Your task:
Echo the rows word for word, from the line containing "To the nearest" through the end of the rows, and leave the pictures out of your answer.

((

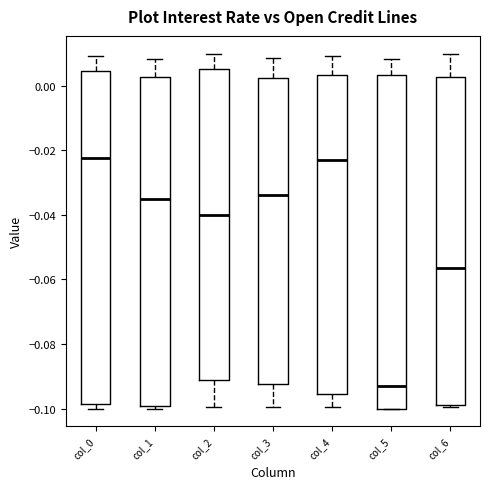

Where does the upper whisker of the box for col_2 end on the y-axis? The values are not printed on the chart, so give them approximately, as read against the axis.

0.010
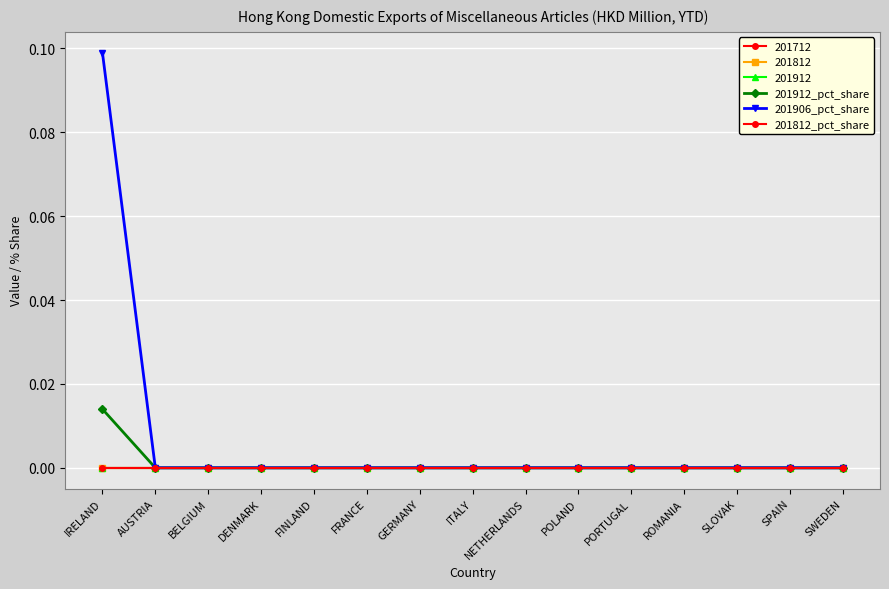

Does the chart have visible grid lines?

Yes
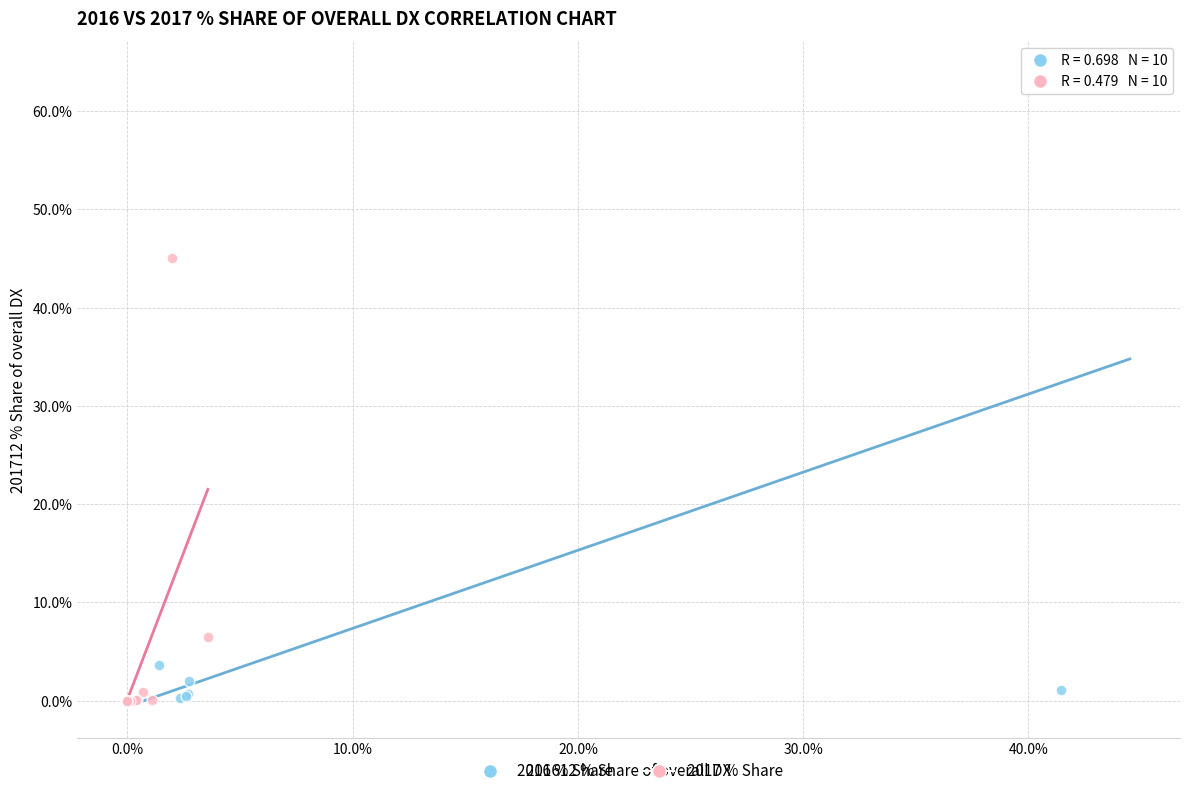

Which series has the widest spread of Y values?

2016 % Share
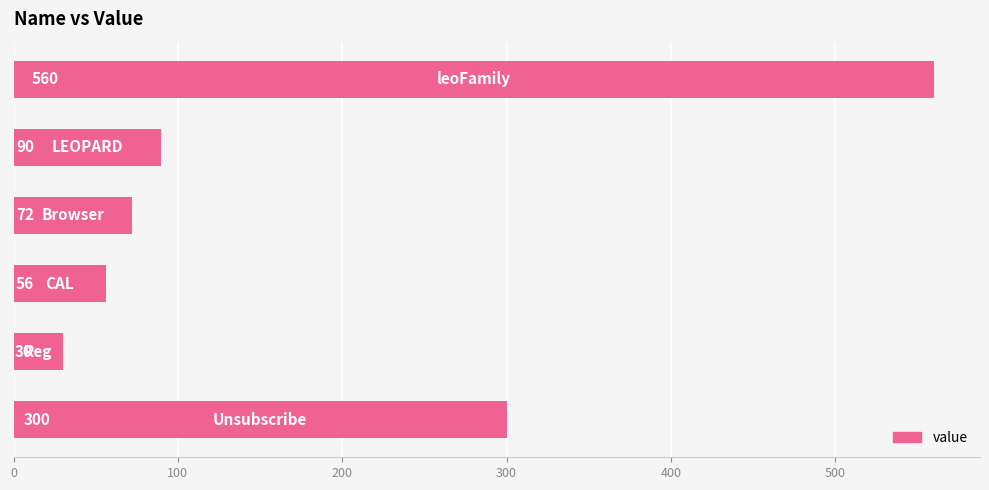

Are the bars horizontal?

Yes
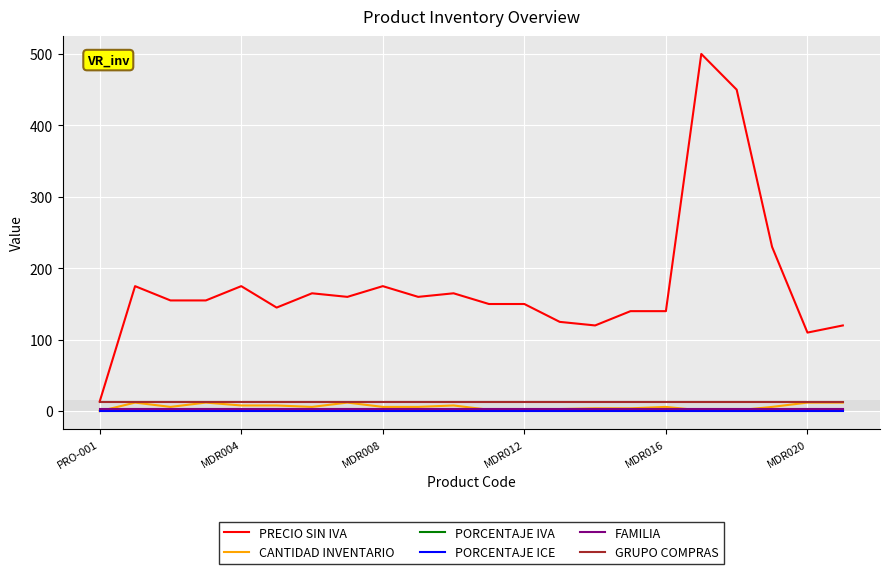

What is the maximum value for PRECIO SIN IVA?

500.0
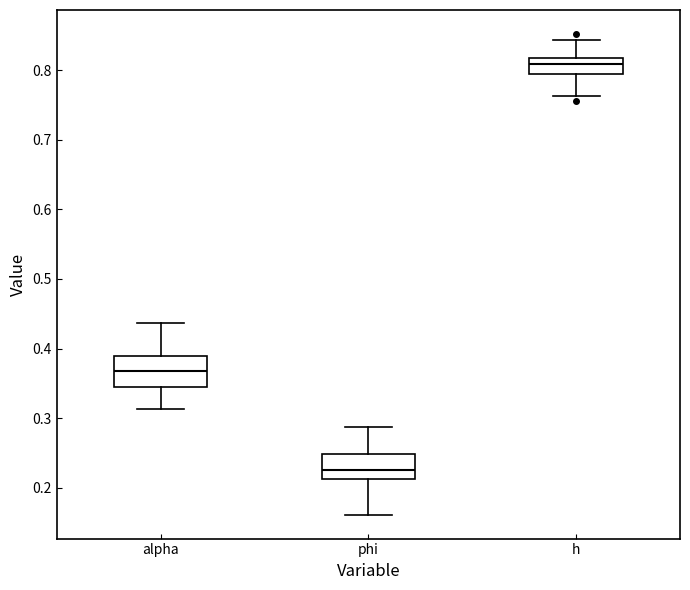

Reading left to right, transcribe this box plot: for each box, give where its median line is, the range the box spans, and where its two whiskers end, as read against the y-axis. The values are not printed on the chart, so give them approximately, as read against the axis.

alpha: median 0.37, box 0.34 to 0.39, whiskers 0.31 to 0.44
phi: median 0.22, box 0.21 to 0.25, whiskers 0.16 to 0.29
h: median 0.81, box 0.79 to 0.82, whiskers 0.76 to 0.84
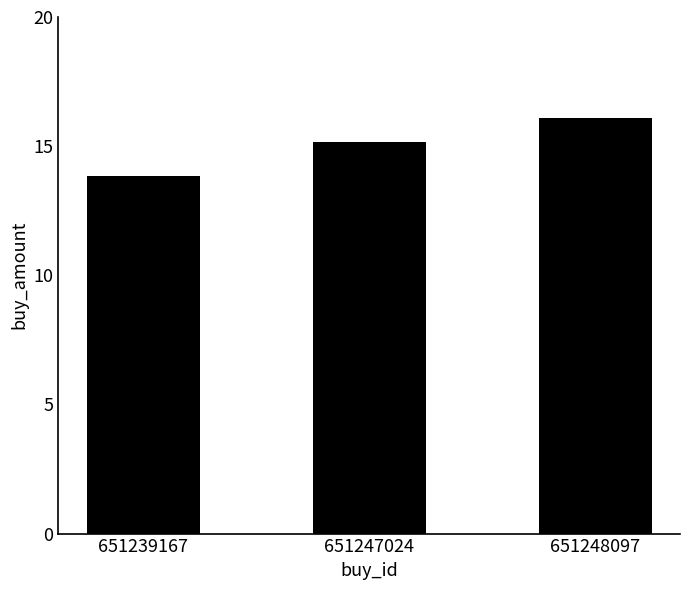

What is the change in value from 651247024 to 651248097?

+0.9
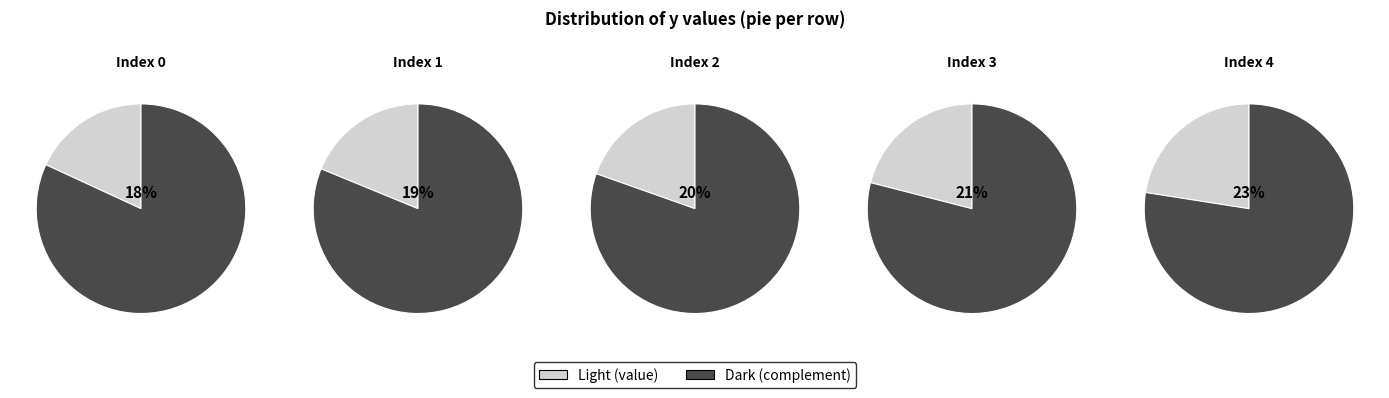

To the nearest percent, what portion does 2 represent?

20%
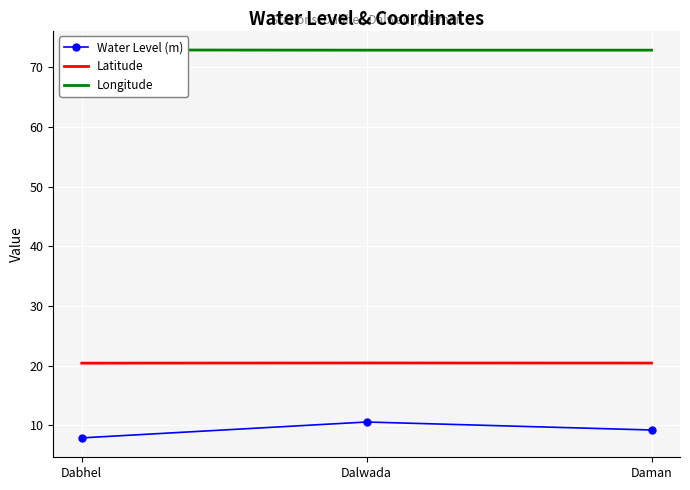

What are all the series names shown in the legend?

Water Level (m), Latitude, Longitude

))

Reply:
To the nearest percent, what portion does 2 represent?

20%

What are all the series names shown in the legend?

Water Level (m), Latitude, Longitude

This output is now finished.